La loi qui rentrera en vigueur prochainement introduit plusieurs choses. La première est une convocation électronique, déposée sur votre compte « Service public ». Elle est présumée reçue dès son dépôt.

Et si vous n’avez pas de compte « Service public »? Pas grave. Un registre unique électronique sera créé, et la convocation y sera déposée. Présumée reçue dès son dépôt, que vous ayez consulté l’un ou l’autre des registres, ou non. La loi oblige d’ailleurs votre employeur à vous rappeler que vous avez une convocation. La loi prévoit également de vous limiter dans un certain nombre de droits si vous ne vous rendez pas à la convocation: suspension du permis, interdiction de quitter le territoire, d’acheter ou vendre un bien immobilier (coucou les exilés à l’étranger), de prendre un crédit. Surtout, l’institution militaire centralisera désormais les informations dont l’Etat dispose sur les citoyens: situation familiale, occupation, adresse, état de santé, situation fiscale… « dans la limite des compétences de chacun de ces services ». On est rassurés.

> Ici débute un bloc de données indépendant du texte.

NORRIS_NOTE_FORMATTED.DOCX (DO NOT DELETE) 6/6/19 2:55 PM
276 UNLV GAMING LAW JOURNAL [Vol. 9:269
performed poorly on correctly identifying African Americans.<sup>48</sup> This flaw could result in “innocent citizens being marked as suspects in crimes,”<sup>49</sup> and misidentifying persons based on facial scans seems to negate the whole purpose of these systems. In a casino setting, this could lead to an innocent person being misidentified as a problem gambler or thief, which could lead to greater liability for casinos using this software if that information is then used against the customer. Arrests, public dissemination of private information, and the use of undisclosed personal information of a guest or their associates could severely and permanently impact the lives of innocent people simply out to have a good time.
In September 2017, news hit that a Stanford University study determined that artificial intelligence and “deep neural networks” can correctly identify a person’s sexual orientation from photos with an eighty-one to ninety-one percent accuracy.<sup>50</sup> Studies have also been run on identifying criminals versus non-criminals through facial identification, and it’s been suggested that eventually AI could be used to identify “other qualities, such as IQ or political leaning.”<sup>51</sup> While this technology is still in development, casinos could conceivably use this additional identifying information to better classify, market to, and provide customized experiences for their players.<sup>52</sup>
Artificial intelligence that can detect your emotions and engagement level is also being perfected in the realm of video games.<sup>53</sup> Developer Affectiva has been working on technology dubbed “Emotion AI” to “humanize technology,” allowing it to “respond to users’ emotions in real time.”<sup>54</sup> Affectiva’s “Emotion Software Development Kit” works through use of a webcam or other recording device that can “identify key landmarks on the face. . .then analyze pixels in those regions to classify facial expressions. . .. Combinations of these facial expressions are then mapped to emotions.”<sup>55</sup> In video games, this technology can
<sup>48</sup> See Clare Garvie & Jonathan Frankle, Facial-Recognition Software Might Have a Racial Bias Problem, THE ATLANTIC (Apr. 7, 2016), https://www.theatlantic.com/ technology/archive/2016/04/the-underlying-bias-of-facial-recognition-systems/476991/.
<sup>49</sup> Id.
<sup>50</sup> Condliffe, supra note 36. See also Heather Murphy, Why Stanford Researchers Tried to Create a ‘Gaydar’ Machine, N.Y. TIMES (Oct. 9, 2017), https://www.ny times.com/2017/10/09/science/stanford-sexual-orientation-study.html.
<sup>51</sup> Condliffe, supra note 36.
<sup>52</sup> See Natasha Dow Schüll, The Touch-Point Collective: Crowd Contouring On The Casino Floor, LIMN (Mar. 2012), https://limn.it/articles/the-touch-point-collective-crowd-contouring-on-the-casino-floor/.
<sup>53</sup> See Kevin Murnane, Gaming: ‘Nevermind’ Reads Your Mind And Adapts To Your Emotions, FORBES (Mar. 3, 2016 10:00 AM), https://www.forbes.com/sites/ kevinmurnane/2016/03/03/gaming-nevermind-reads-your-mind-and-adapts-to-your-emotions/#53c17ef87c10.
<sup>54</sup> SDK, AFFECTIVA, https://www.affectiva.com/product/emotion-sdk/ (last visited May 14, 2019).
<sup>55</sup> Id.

C’est un véritable piège numérique qui est tendu aux citoyens russes, cette fois-ci les connectés, les modernes, les urbains. L’Etat les tient. Le confort des services modernes se transforme en guet-apens numérique. Au service de la guerre. Quel usage fera l’institution militaire de cette nouvelle situation? La première chose à observer est que le registre numérique unique n’existe pas encore, et les commissariats militaires ne se transformeront pas en grand oeil qui surveille tout immédiatement. On mesure mal l’archaïsme de l’institution militaire. Rien que pour former le personnel, il faudra s’accrocher (celui qui a déjà rencontré un commissaire militaire, comprendra).

Mon hypothèse est que la première phase sera celle de la constitution d’une base de données. L’Etat va envoyer des convocations via « services publics », les hommes vont s’y rendre, on notera leurs données mises à jour et on en laissera repartir un grand nombre. L’objectif de l’Etat n’est pas de mobiliser immédiatement et en masse, mais de supprimer les échappatoires, d’avoir un moyen de contrôle des récalcitrants. La phase de la guerre menée les frontières grandes ouvertes se termine.

Bien sûr, rien n’empêche l’armée de mobiliser un certain nombre d’hommes au passage, ou d’en profiter pour faire la pub du service sous contrat. Mais le message central pourra être: « voyez, vous êtes venu vers nous, et il ne s’est rien passé de grave… » Cette première phase – qui s’accompagnera d’un recoupement des bases de données – préparera éventuellement une deuxième, celle où l’armée russe décidera de mobiliser, et aura beaucoup plus de facilités à le faire, car les mobilisables seront coincés.

Actuellement, l’Etat russe cherche surtout à recruter des contractuels, et à convaincre les soldats faisant leur service militaire à signer des contrats avec l’armée. On n’a entendu aucune annonce triomphale sur le nombre de contrats signés pour l’instant. A ce jour, le recrutement pointilliste est le plus confortable pour l’armée russe qui n’a pas – j’en ai parlé – d’infrastructures disponibles à la mesure de ce qui est nécessaire pour une nouvelle mobilisation. Et certainement pas avant juillet et la fin de la conscription.

Au-delà de la question militaire, et au-delà même de la Russie, cette nouvelle législation pose beaucoup de questions sur la e-gouvernance dont on vante les mérites dans beaucoup de pays. Il suffit d’un clic pour la transformer en piège numérique mortel. L’usage des nouvelles technologies par le régime russe nous avait déjà envoyé des signaux d’alarme. J’en avais parlé dans un fil portant sur le vote électronique. La e-mobilisation (le terme est de moi) en donne un exemple encore plus spectaculaire.